■ GEGEVEN TEKST ■
Opinie | Gebrek aan nazorg bij jongeren kweekt psychische trauma’s

Opinie | Gebrek aan nazorg bij jongeren kweekt psychische trauma’s

Met bijna 25 jaar politie-ervaring weet Irene Kersten hoe groot ontreddering kan zijn na een ongeluk of misdrijf. Deze ervaring gebruikt ze om organisaties bij te staan na een onverwachte schokkende gebeurtenis. Werkgevers zetten Irene in voor nazorg aan hun werknemers; zulke nazorg is een wettelijke plicht voor werkgevers. Voor jongeren bestaat dit niet en ook neemt niemand initiatief voor nazorg. Irene wil ‘eilandjes van verdriet’ voorkomen door binnen de peergroup sociaal-emotionele steun op gang te brengen, kennis op gebied van rouw onder jongeren te vergroten en jongeren proactief de hand te reiken. Daarvoor ontwikkelde ze een methode: Delen is Helen.

Stelling: Gebrek aan nazorg bij jongeren ‘kweekt’ psychische trauma’s.

■ OPDRACHT 1 ■
Beantwoord de volgende vragen aan de hand van het opiniestuk over nazorg bij jongeren.
(a) Hoeveel jaar politie-ervaring heeft Irene Kersten?
(b) Voor wie is nazorg aan werknemers een wettelijke plicht?
(c) Hoe heet de methode die Irene ontwikkelde?
■ OPDRACHT 2 ■
Typ het deel van het opiniestuk over nazorg bij jongeren over dat begint met "Met bijna 25" en doorloopt tot en met "Delen is Helen.".
■ OPDRACHT 3 ■
Noem alle dingen die Irene volgens het opiniestuk over nazorg bij jongeren wil doen om 'eilandjes van verdriet' te voorkomen.

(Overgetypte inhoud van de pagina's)
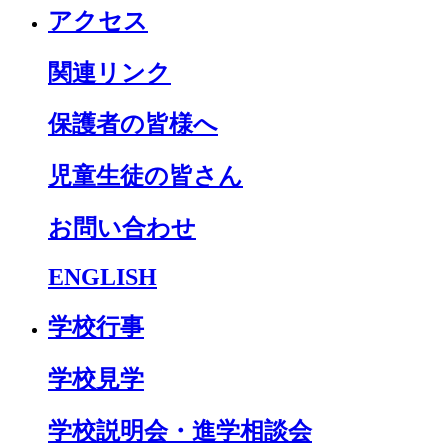
アクセス
関連リンク
保護者の皆様へ
児童生徒の皆さん
お問い合わせ
ENGLISH
学校行事
学校見学
学校説明会・進学相談会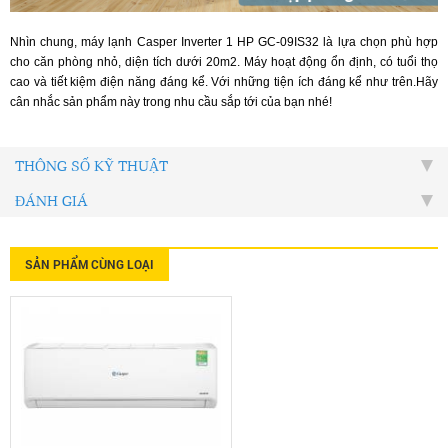
Nhìn chung, máy lạnh Casper Inverter 1 HP GC-09IS32 là lựa chọn phù hợp
cho căn phòng nhỏ, diện tích dưới 20m2. Máy hoạt động ổn định, có tuổi thọ
cao và tiết kiệm điện năng đáng kể. Với những tiện ích đáng kể như trên.Hãy
cân nhắc sản phẩm này trong nhu cầu sắp tới của bạn nhé!
THÔNG SỐ KỸ THUẬT
ĐÁNH GIÁ
SẢN PHẨM CÙNG LOẠI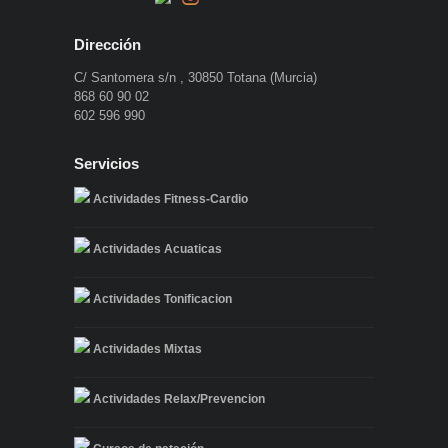
Dirección
C/ Santomera s/n , 30850 Totana (Murcia)
868 60 90 02
602 596 990
Servicios
Actividades Fitness-Cardio
Actividades Acuaticas
Actividades Tonificacion
Actividades Mixtas
Actividades Relax/Prevencion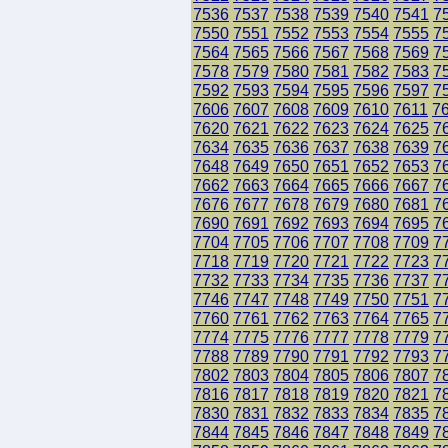
7536
7537
7538
7539
7540
7541
7
7550
7551
7552
7553
7554
7555
7
7564
7565
7566
7567
7568
7569
7
7578
7579
7580
7581
7582
7583
7
7592
7593
7594
7595
7596
7597
7
7606
7607
7608
7609
7610
7611
7
7620
7621
7622
7623
7624
7625
7
7634
7635
7636
7637
7638
7639
7
7648
7649
7650
7651
7652
7653
7
7662
7663
7664
7665
7666
7667
7
7676
7677
7678
7679
7680
7681
7
7690
7691
7692
7693
7694
7695
7
7704
7705
7706
7707
7708
7709
7
7718
7719
7720
7721
7722
7723
7
7732
7733
7734
7735
7736
7737
7
7746
7747
7748
7749
7750
7751
7
7760
7761
7762
7763
7764
7765
7
7774
7775
7776
7777
7778
7779
7
7788
7789
7790
7791
7792
7793
7
7802
7803
7804
7805
7806
7807
7
7816
7817
7818
7819
7820
7821
7
7830
7831
7832
7833
7834
7835
7
7844
7845
7846
7847
7848
7849
7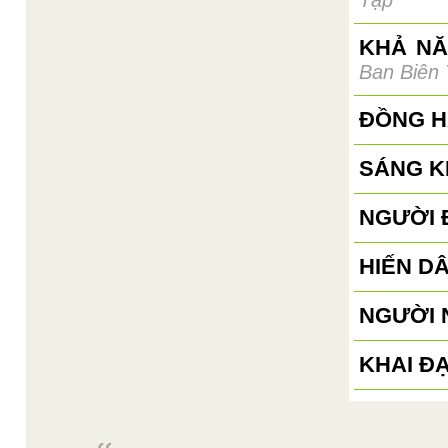
Tập
KHẢ NĂ
Ban Biên
ĐỒNG H
SÁNG K
NGƯỜI 
HIẾN D
NGƯỜI 
KHAI Đ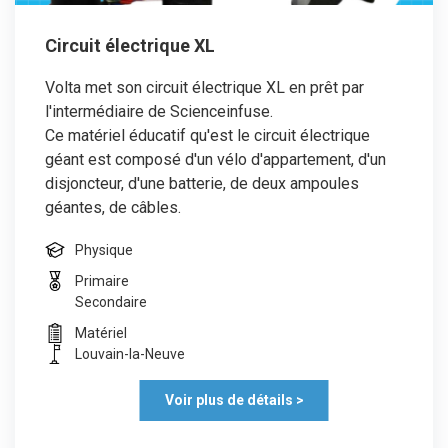
Circuit électrique XL
Volta met son circuit électrique XL en prêt par
l'intermédiaire de Scienceinfuse.
Ce matériel éducatif qu'est le circuit électrique
géant est composé d'un vélo d'appartement, d'un
disjoncteur, d'une batterie, de deux ampoules
géantes, de câbles.
Physique
Primaire
Secondaire
Matériel
Louvain-la-Neuve
Voir plus de détails >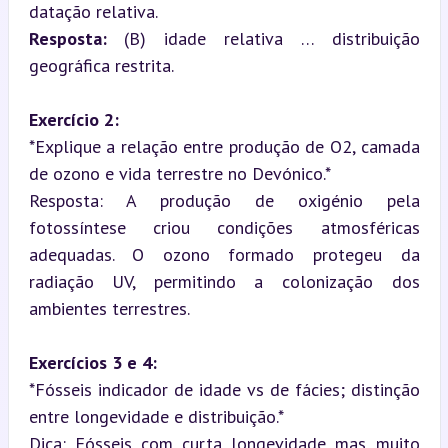
Resposta:
 (B) idade relativa … distribuição 
geográfica restrita.
Exercício 2:
*Explique a relação entre produção de O2, camada 
de ozono e vida terrestre no Devónico.*  

Resposta: A produção de oxigénio pela 
fotossíntese criou condições atmosféricas 
adequadas. O ozono formado protegeu da 
radiação UV, permitindo a colonização dos 
ambientes terrestres.
Exercícios 3 e 4:
*Fósseis indicador de idade vs de fácies; distinção 
entre longevidade e distribuição.*  

Dica: Fósseis com curta longevidade mas muito 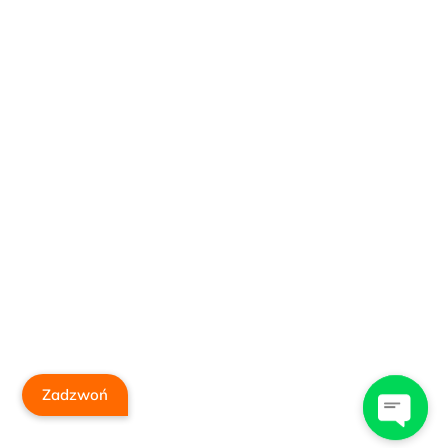
Zadzwoń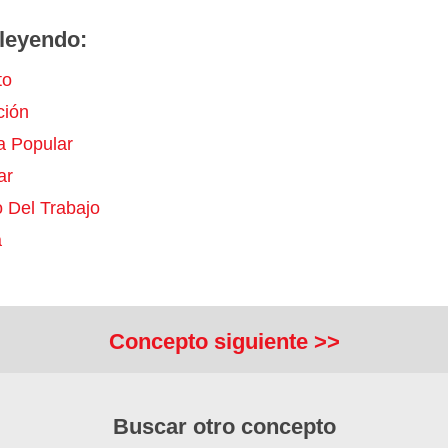
leyendo:
to
ción
a Popular
ar
 Del Trabajo
a
Concepto siguiente >>
Buscar otro concepto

■ VERWACHT ANTWOORD 1 ■
(a) Bijna 25 jaar.
(b) Voor werkgevers.
(c) Delen is Helen.

■ VERWACHT ANTWOORD 2 ■
Met bijna 25 jaar politie-ervaring weet Irene Kersten hoe groot ontreddering kan zijn na een ongeluk of misdrijf. Deze ervaring gebruikt ze om organisaties bij te staan na een onverwachte schokkende gebeurtenis. Werkgevers zetten Irene in voor nazorg aan hun werknemers; zulke nazorg is een wettelijke plicht voor werkgevers. Voor jongeren bestaat dit niet en ook neemt niemand initiatief voor nazorg. Irene wil ‘eilandjes van verdriet’ voorkomen door binnen de peergroup sociaal-emotionele steun op gang te brengen, kennis op gebied van rouw onder jongeren te vergroten en jongeren proactief de hand te reiken. Daarvoor ontwikkelde ze een methode: Delen is Helen.

■ VERWACHT ANTWOORD 3 ■
- Binnen de peergroup sociaal-emotionele steun op gang brengen
- Kennis op gebied van rouw onder jongeren vergroten
- Jongeren proactief de hand reiken